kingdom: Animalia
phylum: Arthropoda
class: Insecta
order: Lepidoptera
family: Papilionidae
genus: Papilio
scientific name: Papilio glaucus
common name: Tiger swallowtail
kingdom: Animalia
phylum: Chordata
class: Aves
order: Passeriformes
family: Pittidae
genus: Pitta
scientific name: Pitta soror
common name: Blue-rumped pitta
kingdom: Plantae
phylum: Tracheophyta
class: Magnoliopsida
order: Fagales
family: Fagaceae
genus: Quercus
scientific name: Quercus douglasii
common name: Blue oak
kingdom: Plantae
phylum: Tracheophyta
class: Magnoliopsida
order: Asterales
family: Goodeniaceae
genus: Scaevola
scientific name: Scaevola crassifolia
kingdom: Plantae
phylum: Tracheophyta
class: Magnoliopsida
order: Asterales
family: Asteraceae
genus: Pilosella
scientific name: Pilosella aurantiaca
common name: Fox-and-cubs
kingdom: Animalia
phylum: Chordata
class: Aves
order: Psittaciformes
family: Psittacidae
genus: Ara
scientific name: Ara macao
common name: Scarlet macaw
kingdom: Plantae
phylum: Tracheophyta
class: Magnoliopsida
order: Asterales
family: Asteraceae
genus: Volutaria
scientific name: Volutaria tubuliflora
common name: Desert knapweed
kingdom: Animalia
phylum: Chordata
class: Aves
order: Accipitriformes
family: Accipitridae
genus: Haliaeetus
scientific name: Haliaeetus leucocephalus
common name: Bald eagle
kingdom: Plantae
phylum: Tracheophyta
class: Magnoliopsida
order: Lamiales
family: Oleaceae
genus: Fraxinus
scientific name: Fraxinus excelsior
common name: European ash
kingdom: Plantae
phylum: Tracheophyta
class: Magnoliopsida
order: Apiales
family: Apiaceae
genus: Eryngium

* * * * * * * * *

### Prompt:
Pull out each line above that contains the word "family", copying it in full.

### Answer to this task:
family: Papilionidae
family: Pittidae
family: Fagaceae
family: Goodeniaceae
family: Asteraceae
family: Psittacidae
family: Asteraceae
family: Accipitridae
family: Oleaceae
family: Apiaceae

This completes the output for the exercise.